*Problem details*.
Find every line in the entries that holds the string "promoted" and report it.

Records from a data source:
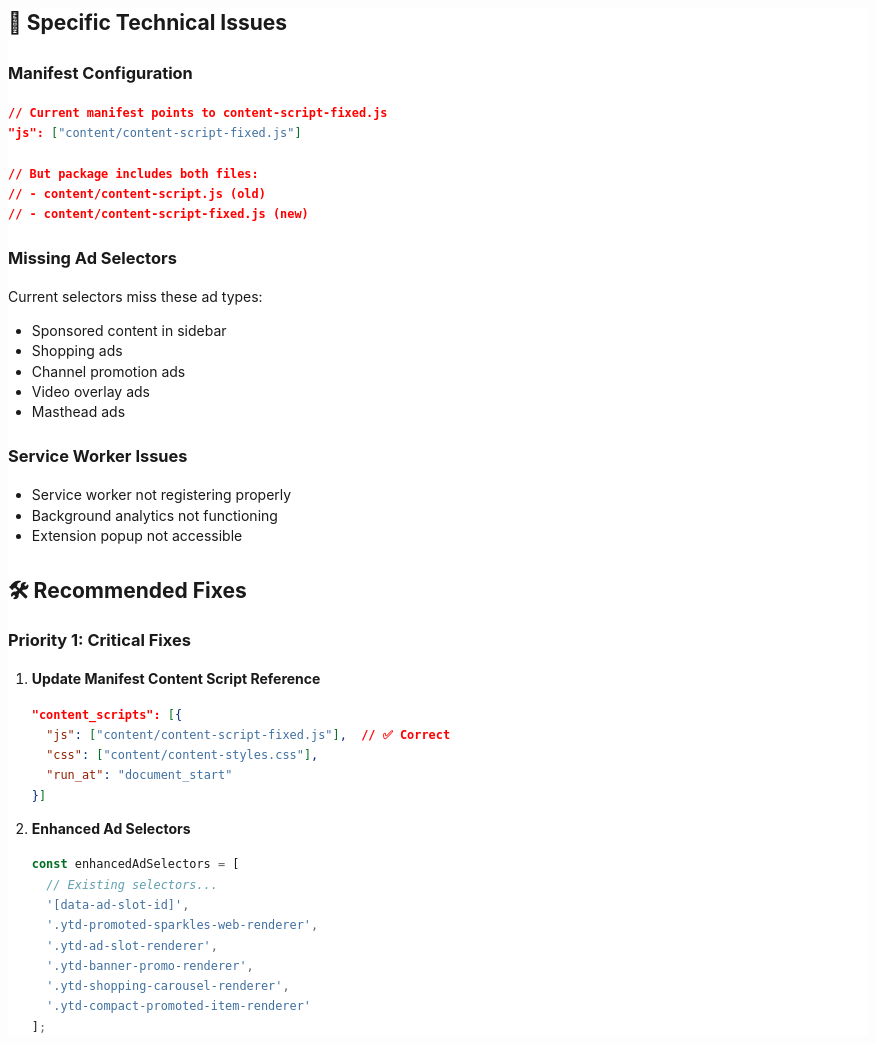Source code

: ## 🔧 Specific Technical Issues

### **Manifest Configuration**
```json
// Current manifest points to content-script-fixed.js
"js": ["content/content-script-fixed.js"]

// But package includes both files:
// - content/content-script.js (old)
// - content/content-script-fixed.js (new)
```

### **Missing Ad Selectors**
Current selectors miss these ad types:
- Sponsored content in sidebar
- Shopping ads
- Channel promotion ads
- Video overlay ads
- Masthead ads

### **Service Worker Issues**
- Service worker not registering properly
- Background analytics not functioning
- Extension popup not accessible

## 🛠️ Recommended Fixes

### **Priority 1: Critical Fixes**

1. **Update Manifest Content Script Reference**
   ```json
   "content_scripts": [{
     "js": ["content/content-script-fixed.js"],  // ✅ Correct
     "css": ["content/content-styles.css"],
     "run_at": "document_start"
   }]
   ```

2. **Enhanced Ad Selectors**
   ```javascript
   const enhancedAdSelectors = [
     // Existing selectors...
     '[data-ad-slot-id]',
     '.ytd-promoted-sparkles-web-renderer',
     '.ytd-ad-slot-renderer',
     '.ytd-banner-promo-renderer',
     '.ytd-shopping-carousel-renderer',
     '.ytd-compact-promoted-item-renderer'
   ];
   ```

*Task solution*.
     '.ytd-promoted-sparkles-web-renderer',
     '.ytd-compact-promoted-item-renderer'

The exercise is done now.